Cathy’s Eight Practical Tips for Eating and Feeling Healthier
- Follow the half-and-half rule. Make half your plate fruits and vegetables, and make at least half your grains whole.
- Plan your menu around your day. If you want to eat your favorite cheesesteak for dinner, eat lighter for breakfast and lunch.
- Cut back on sodium and empty calories. Avoid solid fats and added sugar, and snack on fruits and vegetables if you’re hungry.
- Switch to a different version of your favorites. Substitute fat-free or low-fat dairy products, for instance.
- Enjoy your food but eat less. You can cut out a couple hundred calories by eating only half a portion of pasta or an entree.
- Vary your protein choices. Substitute fish or legumes for beef.
- Fill up on salad before a meal.
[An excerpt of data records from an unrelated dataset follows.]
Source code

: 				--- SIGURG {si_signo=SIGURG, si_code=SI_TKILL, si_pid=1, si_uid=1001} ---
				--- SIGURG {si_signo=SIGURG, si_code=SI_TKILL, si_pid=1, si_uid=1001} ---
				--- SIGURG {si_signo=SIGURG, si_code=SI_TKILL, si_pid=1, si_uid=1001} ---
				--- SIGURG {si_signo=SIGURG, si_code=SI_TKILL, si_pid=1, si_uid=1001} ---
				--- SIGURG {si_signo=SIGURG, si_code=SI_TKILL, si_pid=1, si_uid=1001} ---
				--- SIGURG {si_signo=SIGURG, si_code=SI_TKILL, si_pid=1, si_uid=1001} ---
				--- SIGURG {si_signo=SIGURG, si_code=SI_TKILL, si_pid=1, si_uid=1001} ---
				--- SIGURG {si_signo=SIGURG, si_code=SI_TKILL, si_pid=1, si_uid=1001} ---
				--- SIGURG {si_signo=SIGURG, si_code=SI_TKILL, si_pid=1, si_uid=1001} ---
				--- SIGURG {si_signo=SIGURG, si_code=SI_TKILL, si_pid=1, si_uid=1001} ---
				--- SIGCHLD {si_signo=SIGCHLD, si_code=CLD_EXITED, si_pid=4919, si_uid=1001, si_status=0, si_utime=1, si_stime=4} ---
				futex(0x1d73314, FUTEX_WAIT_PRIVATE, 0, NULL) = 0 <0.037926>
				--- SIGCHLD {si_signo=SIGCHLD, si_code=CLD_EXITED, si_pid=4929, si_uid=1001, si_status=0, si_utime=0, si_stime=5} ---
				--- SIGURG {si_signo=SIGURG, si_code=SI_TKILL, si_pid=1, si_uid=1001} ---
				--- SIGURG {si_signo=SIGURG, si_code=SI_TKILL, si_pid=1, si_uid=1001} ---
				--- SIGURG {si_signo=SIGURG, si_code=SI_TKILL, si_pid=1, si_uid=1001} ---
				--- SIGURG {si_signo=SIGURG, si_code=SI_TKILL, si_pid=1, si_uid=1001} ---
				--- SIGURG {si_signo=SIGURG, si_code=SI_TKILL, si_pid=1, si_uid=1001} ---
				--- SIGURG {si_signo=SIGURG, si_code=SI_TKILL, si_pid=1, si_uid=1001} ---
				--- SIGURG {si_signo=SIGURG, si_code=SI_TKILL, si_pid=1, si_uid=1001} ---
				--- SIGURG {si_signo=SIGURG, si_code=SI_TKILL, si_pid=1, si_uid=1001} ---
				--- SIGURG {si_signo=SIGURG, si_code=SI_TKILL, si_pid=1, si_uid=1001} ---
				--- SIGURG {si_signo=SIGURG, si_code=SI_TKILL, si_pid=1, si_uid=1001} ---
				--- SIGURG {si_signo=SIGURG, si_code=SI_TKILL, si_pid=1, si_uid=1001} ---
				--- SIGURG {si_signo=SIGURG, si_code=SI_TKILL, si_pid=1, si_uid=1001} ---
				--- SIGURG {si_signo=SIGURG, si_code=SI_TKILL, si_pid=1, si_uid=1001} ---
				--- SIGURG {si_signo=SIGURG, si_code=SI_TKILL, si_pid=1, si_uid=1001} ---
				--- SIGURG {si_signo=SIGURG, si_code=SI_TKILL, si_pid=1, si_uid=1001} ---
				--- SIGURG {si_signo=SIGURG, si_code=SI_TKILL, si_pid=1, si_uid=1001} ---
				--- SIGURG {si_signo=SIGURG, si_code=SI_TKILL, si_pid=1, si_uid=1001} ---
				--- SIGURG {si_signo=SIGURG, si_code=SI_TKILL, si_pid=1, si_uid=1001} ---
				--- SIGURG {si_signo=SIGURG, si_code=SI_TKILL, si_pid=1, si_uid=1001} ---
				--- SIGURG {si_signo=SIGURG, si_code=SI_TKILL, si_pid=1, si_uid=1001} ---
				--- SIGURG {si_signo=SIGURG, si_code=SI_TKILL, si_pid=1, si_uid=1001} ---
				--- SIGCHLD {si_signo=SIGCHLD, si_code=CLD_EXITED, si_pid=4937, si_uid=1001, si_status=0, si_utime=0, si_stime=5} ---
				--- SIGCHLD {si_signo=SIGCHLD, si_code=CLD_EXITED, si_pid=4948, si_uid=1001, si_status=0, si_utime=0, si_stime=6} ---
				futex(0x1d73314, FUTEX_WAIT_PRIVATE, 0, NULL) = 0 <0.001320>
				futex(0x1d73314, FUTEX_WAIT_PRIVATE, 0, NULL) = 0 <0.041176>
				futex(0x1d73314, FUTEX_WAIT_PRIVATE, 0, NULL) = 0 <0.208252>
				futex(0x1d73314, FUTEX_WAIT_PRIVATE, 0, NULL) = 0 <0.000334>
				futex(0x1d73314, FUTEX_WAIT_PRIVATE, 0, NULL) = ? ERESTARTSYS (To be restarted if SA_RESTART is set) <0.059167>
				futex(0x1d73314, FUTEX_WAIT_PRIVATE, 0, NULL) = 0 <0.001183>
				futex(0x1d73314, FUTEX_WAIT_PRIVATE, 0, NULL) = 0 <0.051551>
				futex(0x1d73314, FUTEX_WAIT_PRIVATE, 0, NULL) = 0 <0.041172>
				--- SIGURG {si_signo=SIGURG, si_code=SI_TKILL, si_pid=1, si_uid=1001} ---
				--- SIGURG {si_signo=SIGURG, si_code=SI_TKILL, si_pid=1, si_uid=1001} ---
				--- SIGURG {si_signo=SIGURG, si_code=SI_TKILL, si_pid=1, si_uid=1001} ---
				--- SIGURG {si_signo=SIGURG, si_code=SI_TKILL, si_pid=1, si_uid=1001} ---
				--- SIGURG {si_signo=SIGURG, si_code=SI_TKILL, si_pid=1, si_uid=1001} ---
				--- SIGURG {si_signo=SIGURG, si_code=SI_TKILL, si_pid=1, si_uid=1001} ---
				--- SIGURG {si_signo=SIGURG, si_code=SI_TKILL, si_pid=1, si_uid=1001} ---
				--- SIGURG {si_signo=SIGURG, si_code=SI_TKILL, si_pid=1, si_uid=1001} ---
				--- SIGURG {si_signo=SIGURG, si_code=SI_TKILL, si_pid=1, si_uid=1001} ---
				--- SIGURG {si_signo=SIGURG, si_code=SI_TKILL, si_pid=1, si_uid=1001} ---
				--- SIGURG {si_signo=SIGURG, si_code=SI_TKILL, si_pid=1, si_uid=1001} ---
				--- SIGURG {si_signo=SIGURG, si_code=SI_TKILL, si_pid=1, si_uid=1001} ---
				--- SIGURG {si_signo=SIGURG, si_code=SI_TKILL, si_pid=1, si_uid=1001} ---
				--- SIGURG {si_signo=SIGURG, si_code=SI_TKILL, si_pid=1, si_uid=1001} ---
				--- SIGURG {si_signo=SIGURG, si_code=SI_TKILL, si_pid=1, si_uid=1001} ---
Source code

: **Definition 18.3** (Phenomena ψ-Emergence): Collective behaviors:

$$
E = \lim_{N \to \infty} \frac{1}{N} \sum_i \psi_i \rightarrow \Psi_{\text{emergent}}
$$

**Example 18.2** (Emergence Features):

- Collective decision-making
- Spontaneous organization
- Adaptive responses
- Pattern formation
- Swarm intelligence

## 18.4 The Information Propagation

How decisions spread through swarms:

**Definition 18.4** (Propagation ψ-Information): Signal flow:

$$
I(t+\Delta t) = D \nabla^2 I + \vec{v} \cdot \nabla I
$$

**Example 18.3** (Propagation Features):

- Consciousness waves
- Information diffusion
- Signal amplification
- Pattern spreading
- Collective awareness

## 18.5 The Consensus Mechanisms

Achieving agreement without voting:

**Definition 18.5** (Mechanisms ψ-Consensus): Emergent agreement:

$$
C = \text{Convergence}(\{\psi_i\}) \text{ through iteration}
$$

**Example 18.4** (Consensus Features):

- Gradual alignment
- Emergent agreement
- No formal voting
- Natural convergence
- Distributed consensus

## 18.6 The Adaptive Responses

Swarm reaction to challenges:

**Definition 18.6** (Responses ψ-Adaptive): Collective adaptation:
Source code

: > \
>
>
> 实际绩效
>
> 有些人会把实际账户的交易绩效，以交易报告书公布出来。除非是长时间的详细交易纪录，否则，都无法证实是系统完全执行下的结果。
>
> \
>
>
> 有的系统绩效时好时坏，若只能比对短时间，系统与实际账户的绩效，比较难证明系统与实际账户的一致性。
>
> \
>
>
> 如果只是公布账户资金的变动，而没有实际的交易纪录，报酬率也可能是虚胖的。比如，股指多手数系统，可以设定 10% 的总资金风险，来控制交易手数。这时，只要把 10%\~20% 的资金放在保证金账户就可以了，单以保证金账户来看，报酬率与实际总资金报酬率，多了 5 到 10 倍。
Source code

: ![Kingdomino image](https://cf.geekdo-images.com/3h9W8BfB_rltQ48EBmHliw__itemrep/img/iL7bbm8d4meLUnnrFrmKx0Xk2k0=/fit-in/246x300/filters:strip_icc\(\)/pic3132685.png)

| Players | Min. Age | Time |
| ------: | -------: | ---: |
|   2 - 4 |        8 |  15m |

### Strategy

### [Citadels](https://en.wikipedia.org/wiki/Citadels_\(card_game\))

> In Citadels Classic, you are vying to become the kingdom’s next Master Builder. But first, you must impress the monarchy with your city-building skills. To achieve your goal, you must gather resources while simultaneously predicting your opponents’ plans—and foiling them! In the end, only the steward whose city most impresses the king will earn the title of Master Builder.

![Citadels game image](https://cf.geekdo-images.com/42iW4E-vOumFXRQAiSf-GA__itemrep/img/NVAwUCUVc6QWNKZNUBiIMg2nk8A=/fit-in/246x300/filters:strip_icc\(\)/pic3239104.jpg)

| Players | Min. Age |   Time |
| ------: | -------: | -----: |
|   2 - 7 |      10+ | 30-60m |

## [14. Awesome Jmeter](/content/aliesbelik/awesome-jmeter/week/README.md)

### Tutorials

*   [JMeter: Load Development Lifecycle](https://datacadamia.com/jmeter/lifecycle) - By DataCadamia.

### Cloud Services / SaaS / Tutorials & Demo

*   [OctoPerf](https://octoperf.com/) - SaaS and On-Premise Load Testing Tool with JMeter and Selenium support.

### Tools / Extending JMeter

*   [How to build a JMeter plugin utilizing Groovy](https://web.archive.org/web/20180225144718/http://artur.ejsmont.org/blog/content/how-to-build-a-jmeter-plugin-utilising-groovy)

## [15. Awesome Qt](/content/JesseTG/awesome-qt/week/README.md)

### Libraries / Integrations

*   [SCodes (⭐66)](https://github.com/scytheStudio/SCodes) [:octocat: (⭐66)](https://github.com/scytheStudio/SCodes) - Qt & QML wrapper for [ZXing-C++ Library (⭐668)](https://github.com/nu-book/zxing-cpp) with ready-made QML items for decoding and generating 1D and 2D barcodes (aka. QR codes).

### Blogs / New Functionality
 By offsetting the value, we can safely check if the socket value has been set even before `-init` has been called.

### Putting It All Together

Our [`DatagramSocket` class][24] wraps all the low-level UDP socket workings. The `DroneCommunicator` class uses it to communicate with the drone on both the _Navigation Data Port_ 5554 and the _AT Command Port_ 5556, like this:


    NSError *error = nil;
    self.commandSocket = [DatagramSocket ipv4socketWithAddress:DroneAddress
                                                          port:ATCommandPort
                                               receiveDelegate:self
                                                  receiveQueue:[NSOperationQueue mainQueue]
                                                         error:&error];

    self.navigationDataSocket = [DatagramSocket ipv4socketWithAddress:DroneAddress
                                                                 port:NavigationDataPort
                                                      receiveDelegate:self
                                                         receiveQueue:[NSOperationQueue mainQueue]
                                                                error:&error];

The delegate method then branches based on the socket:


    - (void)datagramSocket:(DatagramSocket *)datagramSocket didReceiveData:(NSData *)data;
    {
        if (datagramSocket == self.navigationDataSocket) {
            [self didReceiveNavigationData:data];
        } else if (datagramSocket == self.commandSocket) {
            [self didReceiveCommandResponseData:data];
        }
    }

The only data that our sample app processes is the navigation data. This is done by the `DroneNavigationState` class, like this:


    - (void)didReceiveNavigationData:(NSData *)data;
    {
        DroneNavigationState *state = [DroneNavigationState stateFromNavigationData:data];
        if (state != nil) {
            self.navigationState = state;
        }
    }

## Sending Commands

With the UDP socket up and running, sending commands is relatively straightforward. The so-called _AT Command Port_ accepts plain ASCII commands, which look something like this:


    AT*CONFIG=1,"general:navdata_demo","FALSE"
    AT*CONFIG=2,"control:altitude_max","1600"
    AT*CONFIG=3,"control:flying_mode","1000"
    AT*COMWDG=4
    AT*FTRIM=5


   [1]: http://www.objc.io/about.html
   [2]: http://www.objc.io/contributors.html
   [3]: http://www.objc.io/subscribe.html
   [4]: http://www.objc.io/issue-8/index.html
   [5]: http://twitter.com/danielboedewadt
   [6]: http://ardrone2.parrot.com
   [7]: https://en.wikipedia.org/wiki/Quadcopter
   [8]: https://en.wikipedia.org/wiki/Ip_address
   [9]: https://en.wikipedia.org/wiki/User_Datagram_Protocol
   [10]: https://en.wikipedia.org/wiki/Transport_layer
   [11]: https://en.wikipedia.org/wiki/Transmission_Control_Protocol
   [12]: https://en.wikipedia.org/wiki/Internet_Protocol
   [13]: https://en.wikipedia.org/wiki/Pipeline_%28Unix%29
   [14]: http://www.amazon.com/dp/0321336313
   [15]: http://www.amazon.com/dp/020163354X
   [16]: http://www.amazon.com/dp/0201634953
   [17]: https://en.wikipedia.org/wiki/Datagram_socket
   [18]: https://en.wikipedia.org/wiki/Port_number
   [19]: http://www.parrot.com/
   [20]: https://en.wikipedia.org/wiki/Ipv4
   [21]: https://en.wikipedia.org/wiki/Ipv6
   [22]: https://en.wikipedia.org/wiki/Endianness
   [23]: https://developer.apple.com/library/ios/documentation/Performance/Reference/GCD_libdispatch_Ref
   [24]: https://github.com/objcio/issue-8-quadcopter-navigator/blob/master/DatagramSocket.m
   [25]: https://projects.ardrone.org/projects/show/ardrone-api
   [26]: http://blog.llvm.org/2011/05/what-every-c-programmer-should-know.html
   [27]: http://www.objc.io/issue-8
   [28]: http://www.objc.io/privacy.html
You’ll be less likely to indulge in higher-calorie items during the next courses.
- Be physically active your way. Cathy recommends exercising at least a half hour, five days a week.
To Eat Better, Move to a Community
One great thing about living at a community is being able to eat with others. “Socialization is definitely a huge factor,” Cathy says. “When living at home alone, many people dislike cooking for one. They say, ‘I don’t feel like making anything, so I’ll just eat whatever.’
“Here at PPH, you still have that ability to cook in your apartment,” she explains, “but if you don’t feel like it, you can go eat whatever someone else is making, and they have to clean it up. That’s definitely an advantage!”